======== DOCUMENT PASSAGE ========

Introduction To Whole Life Insurance

August 21, 202315 min read

Introduction To Whole Life Insurance

Below is a transcript of the YouTube video that you can find on the LIFE180 YouTube channel.

Whole life insurance is a wildly misunderstood product.  It is one of those products that you either love or hate.  People like Dave Ramsey and Suze Orman swear that whole life insurance is the worst financial product on the face of the Earth, while at the same time, some of the most successful financial stories in American history – like the creation of Disney and McDonald’s, for example – were only able to occur because Walt Disney and Ray Croc used whole life insurance as a storage vehicle for their cash.

How To Avoid The Downsides Of Whole Life Insurance

However, it’s not all rainbows, unicorns and glitter when it comes to whole life insurance. As much as I love whole life when it is designed the correct way and utilized to fulfill the proper function in your personal finances, there are a lot of downsides you have to avoid. These are the downsides that the likes of Dave and Suze are trying to protect people against.

From that perspective, I get it, I would have to agree with Dave and Suze. The good news is that all of the downsides are completely avoidable and if you work with a life insurance professional who understand your goals, wants, needs, and objectives, a properly designed whole life policy can be one of the most powerful assets in your life.

======== PROVIDED RECORDS ========

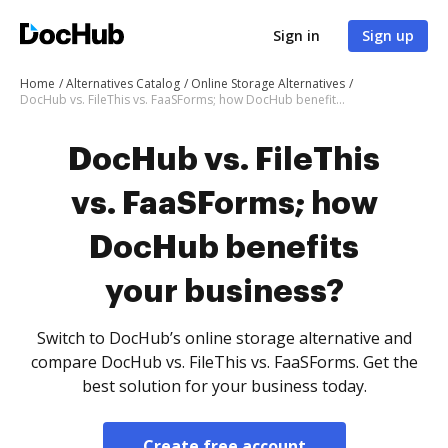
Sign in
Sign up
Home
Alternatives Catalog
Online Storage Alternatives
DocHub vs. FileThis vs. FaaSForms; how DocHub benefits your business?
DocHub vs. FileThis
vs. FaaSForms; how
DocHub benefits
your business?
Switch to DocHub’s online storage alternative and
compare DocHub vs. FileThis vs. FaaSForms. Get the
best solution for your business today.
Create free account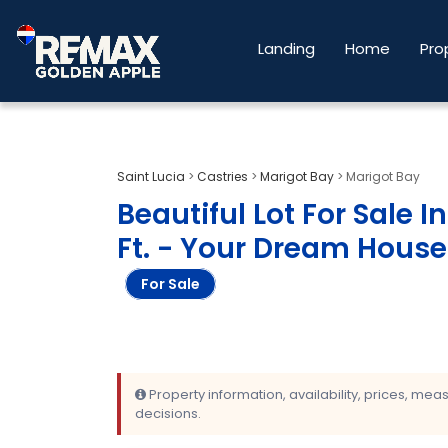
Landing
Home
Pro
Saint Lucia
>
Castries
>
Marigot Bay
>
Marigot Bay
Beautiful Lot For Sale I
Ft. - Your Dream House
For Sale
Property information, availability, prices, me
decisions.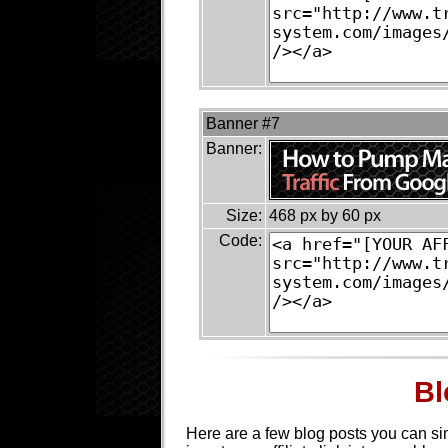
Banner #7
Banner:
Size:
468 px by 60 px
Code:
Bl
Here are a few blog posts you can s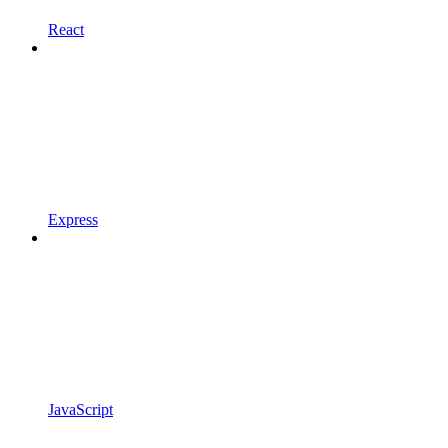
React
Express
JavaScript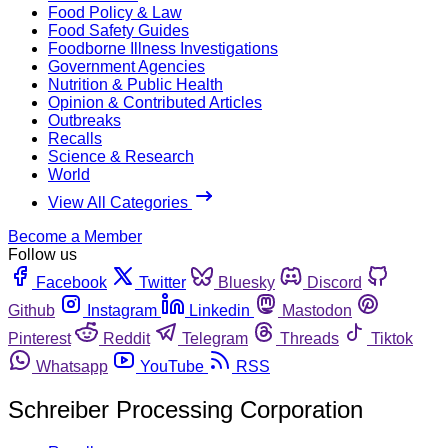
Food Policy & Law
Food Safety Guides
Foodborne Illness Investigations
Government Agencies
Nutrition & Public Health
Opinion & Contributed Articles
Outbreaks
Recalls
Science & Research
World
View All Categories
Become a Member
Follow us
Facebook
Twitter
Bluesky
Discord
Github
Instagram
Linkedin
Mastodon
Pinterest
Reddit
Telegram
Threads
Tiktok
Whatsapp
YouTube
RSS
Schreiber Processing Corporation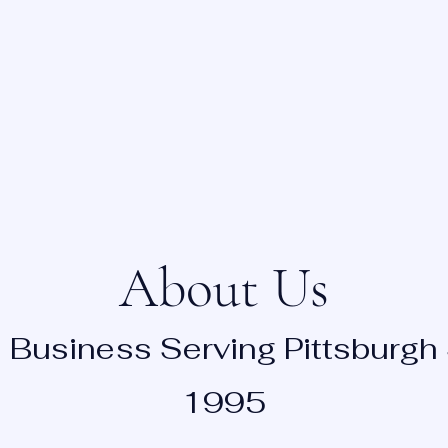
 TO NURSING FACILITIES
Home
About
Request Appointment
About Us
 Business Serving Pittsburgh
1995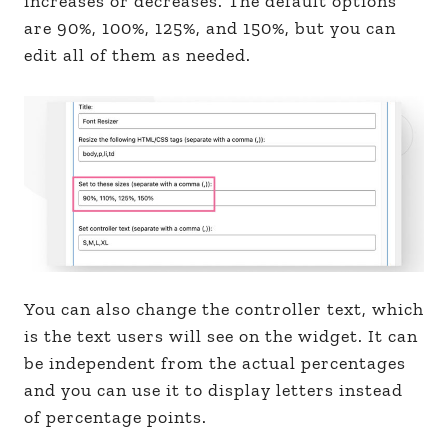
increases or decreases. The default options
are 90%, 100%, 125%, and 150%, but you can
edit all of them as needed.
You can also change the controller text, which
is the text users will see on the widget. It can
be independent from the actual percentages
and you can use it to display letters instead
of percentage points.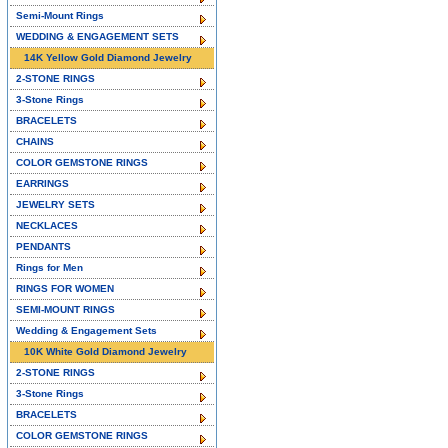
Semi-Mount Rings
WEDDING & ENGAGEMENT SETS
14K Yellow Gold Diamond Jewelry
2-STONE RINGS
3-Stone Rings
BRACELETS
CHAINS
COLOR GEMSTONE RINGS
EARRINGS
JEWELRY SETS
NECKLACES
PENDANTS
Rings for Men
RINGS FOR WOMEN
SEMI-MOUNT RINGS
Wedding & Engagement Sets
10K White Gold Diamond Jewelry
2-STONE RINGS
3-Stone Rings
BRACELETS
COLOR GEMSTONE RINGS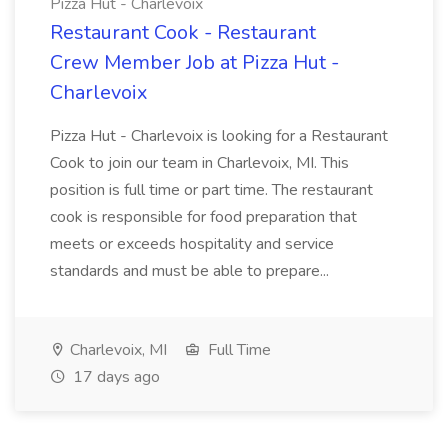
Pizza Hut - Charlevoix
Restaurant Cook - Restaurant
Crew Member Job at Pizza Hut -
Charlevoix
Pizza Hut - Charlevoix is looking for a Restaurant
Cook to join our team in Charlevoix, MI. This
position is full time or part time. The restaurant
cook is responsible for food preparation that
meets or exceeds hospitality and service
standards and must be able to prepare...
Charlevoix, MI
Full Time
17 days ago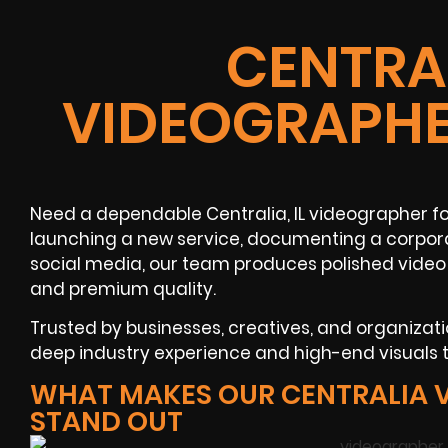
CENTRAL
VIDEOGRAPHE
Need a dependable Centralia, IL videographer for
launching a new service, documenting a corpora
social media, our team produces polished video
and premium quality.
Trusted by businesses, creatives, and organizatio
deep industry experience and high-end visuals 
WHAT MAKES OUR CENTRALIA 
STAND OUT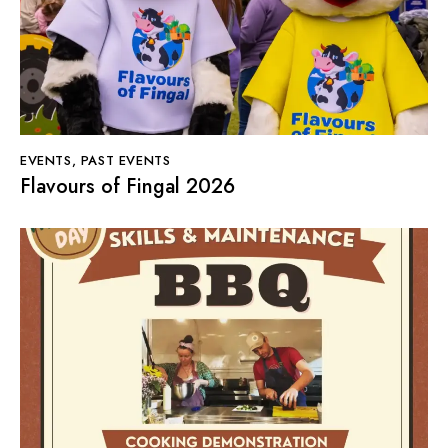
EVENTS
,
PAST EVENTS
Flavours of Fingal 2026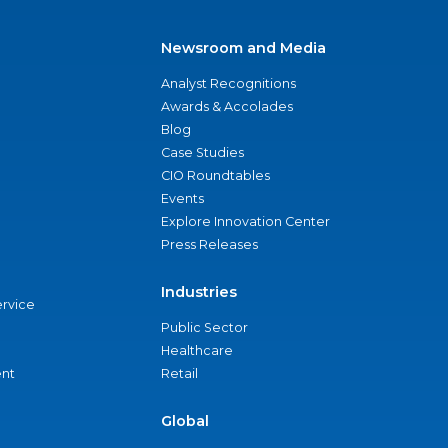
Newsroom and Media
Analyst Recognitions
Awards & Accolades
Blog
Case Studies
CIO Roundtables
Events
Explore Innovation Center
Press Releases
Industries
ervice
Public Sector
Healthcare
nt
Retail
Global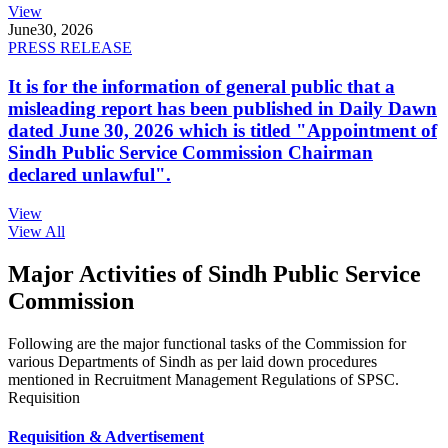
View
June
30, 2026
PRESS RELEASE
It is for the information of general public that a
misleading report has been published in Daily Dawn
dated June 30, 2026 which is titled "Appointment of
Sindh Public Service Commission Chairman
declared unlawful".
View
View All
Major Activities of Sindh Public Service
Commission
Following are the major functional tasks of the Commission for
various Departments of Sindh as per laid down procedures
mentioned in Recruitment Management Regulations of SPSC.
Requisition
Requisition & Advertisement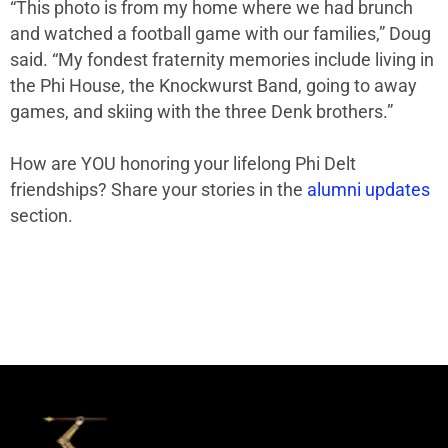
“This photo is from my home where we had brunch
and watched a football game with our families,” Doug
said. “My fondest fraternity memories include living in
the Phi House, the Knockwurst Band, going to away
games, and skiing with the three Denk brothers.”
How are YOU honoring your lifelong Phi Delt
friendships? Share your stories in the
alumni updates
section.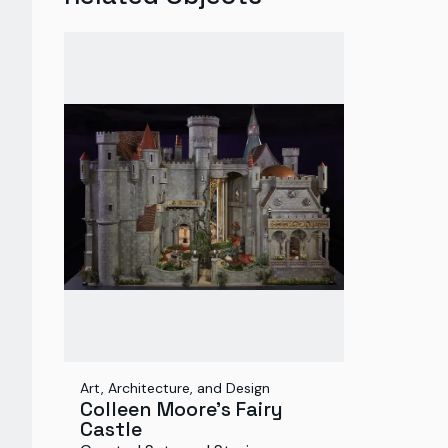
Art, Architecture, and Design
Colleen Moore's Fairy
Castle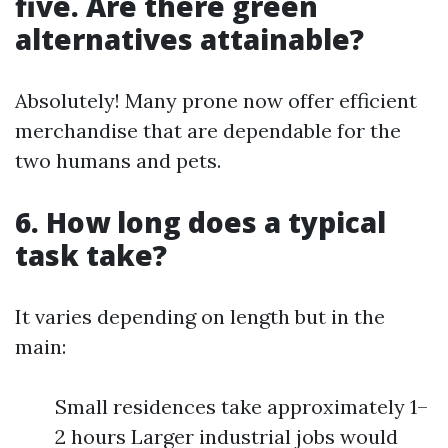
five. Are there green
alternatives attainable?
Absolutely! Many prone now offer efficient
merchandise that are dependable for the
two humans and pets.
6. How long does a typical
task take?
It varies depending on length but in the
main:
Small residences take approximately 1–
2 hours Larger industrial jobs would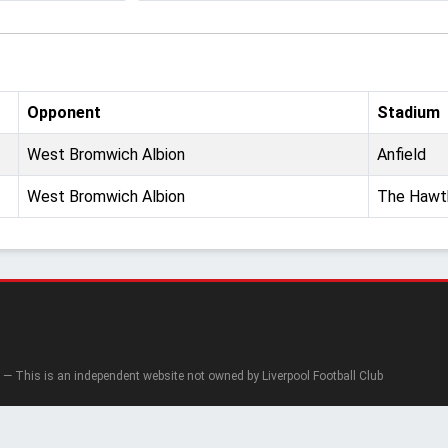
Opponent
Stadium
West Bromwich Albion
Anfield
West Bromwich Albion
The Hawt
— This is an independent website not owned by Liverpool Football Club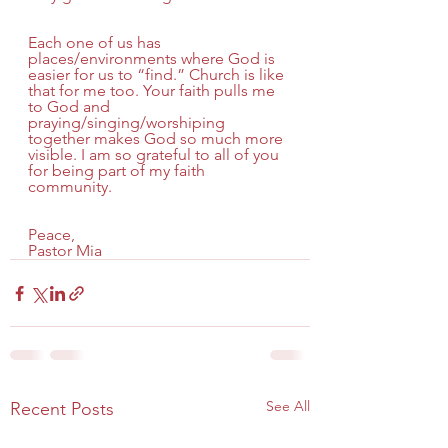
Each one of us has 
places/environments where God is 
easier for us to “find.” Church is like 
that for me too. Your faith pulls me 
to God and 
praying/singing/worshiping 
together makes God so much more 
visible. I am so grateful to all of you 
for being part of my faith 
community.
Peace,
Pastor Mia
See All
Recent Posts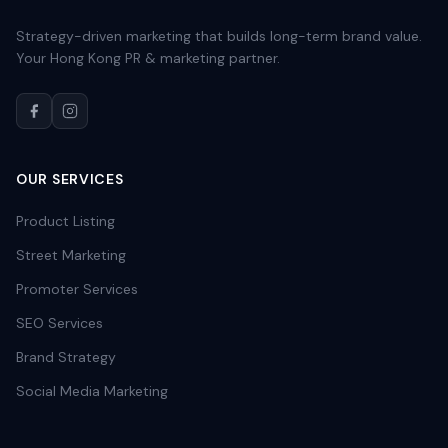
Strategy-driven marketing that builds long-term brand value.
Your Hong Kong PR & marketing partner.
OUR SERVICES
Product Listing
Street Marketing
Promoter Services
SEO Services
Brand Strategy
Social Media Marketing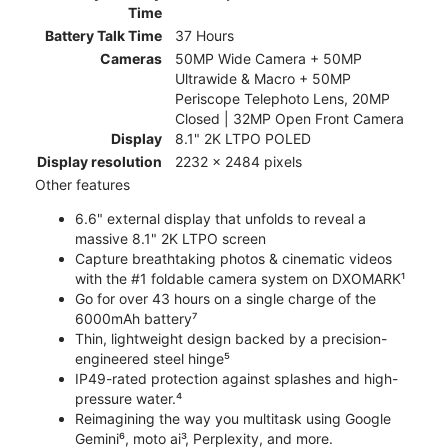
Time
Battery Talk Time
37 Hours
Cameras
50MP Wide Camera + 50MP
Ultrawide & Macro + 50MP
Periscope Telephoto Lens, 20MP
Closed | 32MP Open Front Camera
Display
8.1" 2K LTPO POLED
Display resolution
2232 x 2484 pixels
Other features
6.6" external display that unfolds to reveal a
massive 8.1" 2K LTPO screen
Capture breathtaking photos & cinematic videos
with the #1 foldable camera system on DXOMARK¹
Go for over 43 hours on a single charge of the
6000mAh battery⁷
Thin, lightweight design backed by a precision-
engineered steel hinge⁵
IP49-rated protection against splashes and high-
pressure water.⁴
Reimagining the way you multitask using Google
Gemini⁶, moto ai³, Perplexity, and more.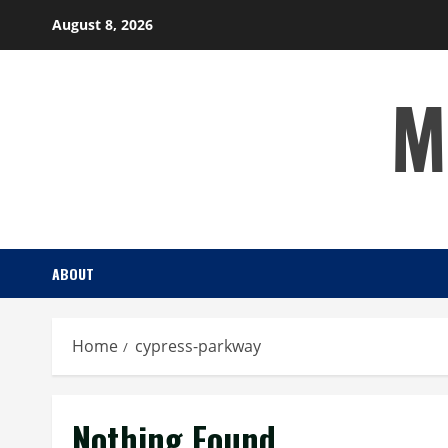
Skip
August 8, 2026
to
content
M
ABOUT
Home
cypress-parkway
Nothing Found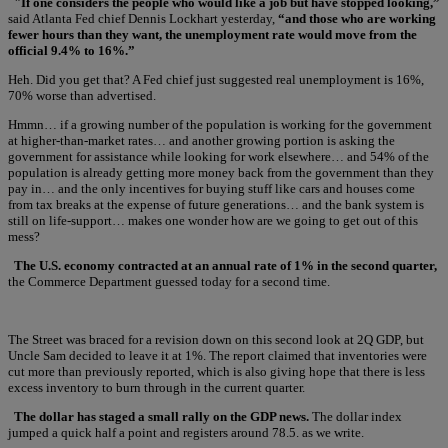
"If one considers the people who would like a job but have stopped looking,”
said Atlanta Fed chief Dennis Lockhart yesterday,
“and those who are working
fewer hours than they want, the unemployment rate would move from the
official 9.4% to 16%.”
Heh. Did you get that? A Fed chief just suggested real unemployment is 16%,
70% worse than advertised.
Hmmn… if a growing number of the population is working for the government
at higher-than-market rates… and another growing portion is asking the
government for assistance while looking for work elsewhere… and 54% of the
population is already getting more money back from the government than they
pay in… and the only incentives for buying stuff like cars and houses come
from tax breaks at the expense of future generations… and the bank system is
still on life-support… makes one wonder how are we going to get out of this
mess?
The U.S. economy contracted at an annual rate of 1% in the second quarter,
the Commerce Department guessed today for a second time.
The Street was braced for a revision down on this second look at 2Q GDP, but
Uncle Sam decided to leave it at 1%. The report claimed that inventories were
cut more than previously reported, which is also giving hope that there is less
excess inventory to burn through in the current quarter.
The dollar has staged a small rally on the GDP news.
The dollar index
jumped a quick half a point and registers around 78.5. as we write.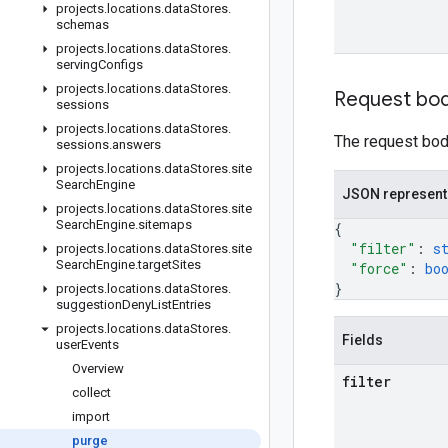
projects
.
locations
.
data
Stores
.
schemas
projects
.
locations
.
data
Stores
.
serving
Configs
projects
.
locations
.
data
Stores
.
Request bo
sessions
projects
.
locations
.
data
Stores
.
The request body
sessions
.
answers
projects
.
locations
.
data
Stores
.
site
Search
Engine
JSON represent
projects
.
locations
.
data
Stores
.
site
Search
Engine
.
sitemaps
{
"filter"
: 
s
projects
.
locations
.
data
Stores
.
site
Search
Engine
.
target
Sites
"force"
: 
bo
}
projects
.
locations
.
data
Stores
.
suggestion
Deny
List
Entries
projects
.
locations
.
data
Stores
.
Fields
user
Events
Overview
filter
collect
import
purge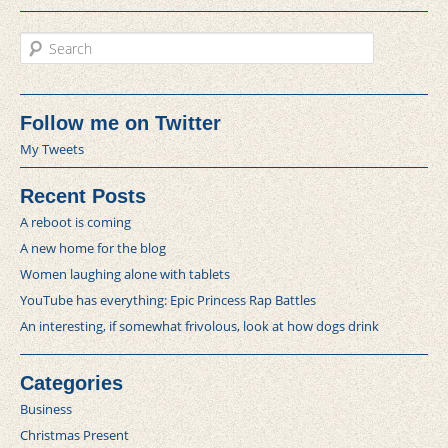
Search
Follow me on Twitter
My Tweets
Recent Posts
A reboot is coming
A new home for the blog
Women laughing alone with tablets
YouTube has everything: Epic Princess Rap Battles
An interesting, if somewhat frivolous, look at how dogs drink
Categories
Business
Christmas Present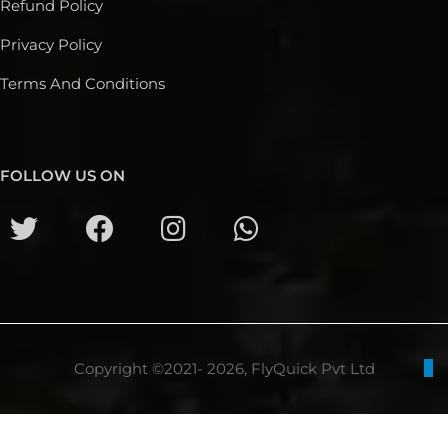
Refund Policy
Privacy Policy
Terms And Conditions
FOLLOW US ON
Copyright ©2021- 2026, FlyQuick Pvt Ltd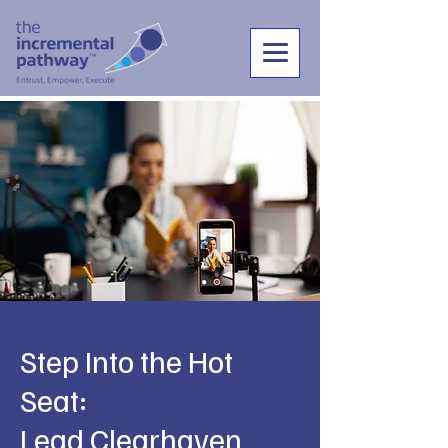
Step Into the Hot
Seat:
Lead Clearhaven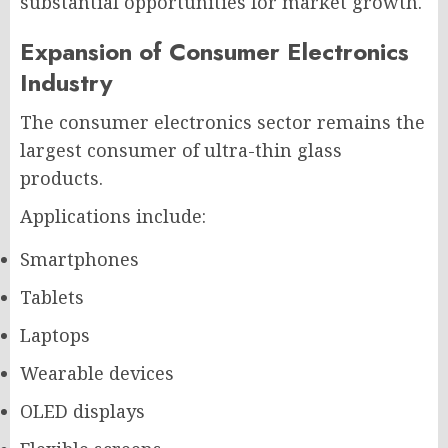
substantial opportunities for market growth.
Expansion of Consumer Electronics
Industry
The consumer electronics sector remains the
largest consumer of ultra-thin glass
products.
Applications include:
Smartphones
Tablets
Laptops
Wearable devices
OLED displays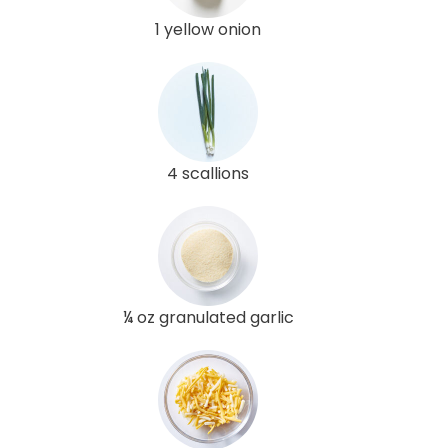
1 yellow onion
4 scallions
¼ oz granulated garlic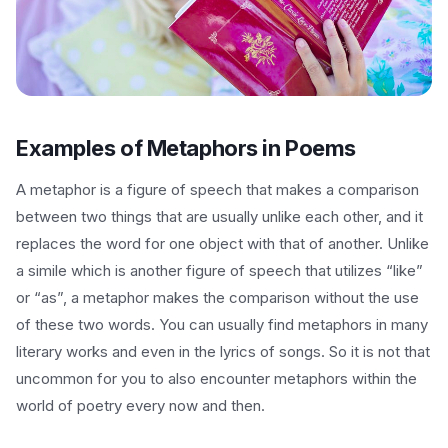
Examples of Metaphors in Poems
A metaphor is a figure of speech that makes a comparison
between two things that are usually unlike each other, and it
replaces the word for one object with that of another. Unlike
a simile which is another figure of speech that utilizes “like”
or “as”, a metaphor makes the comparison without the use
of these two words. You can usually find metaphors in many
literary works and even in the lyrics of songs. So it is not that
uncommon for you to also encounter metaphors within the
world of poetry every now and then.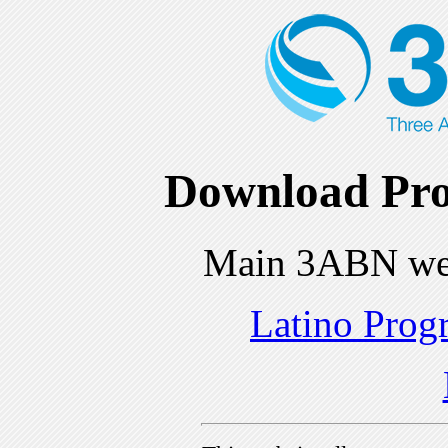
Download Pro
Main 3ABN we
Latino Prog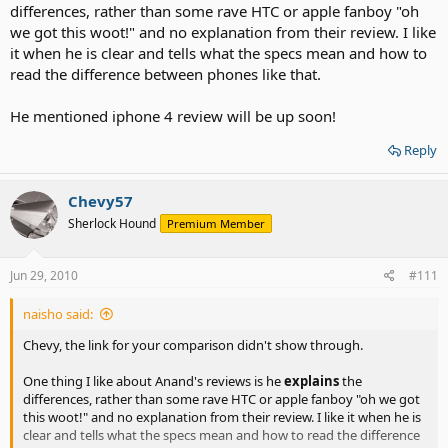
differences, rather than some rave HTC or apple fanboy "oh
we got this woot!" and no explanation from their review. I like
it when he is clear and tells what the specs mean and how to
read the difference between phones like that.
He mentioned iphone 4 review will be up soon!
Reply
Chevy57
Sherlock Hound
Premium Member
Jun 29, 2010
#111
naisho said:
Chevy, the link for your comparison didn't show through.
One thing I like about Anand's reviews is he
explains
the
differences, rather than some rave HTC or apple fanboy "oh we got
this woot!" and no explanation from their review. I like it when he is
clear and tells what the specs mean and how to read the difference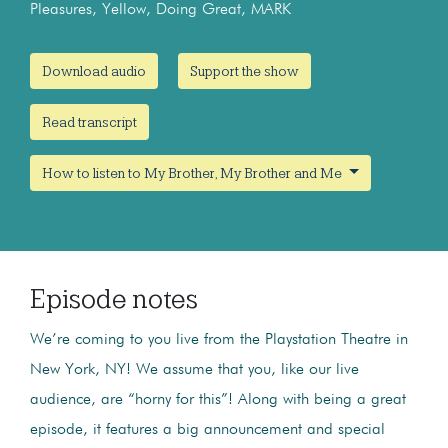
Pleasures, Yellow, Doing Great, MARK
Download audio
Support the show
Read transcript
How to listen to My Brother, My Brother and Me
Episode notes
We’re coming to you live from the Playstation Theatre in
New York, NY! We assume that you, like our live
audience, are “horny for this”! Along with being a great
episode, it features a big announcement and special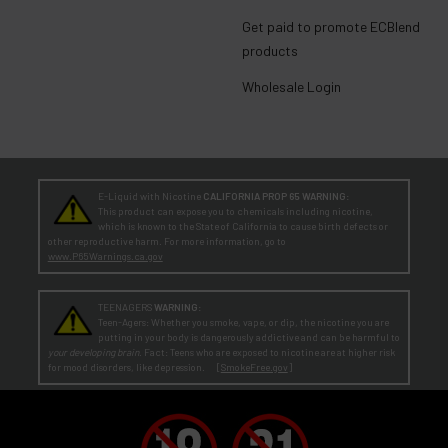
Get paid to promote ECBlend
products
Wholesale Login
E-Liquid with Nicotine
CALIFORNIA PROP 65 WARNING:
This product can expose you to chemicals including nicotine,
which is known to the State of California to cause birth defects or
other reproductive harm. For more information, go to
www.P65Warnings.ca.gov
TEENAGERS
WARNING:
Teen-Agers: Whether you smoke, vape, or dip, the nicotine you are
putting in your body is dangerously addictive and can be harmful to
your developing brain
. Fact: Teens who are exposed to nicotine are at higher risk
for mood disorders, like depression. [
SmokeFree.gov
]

========

__EXERCISE AIM__. Name every person mentioned in the whole life insurance passage. The lines shown after the text have no role here.

__RESPONSE AREA__. Dave Ramsey, Suze Orman, Walt Disney, Ray Croc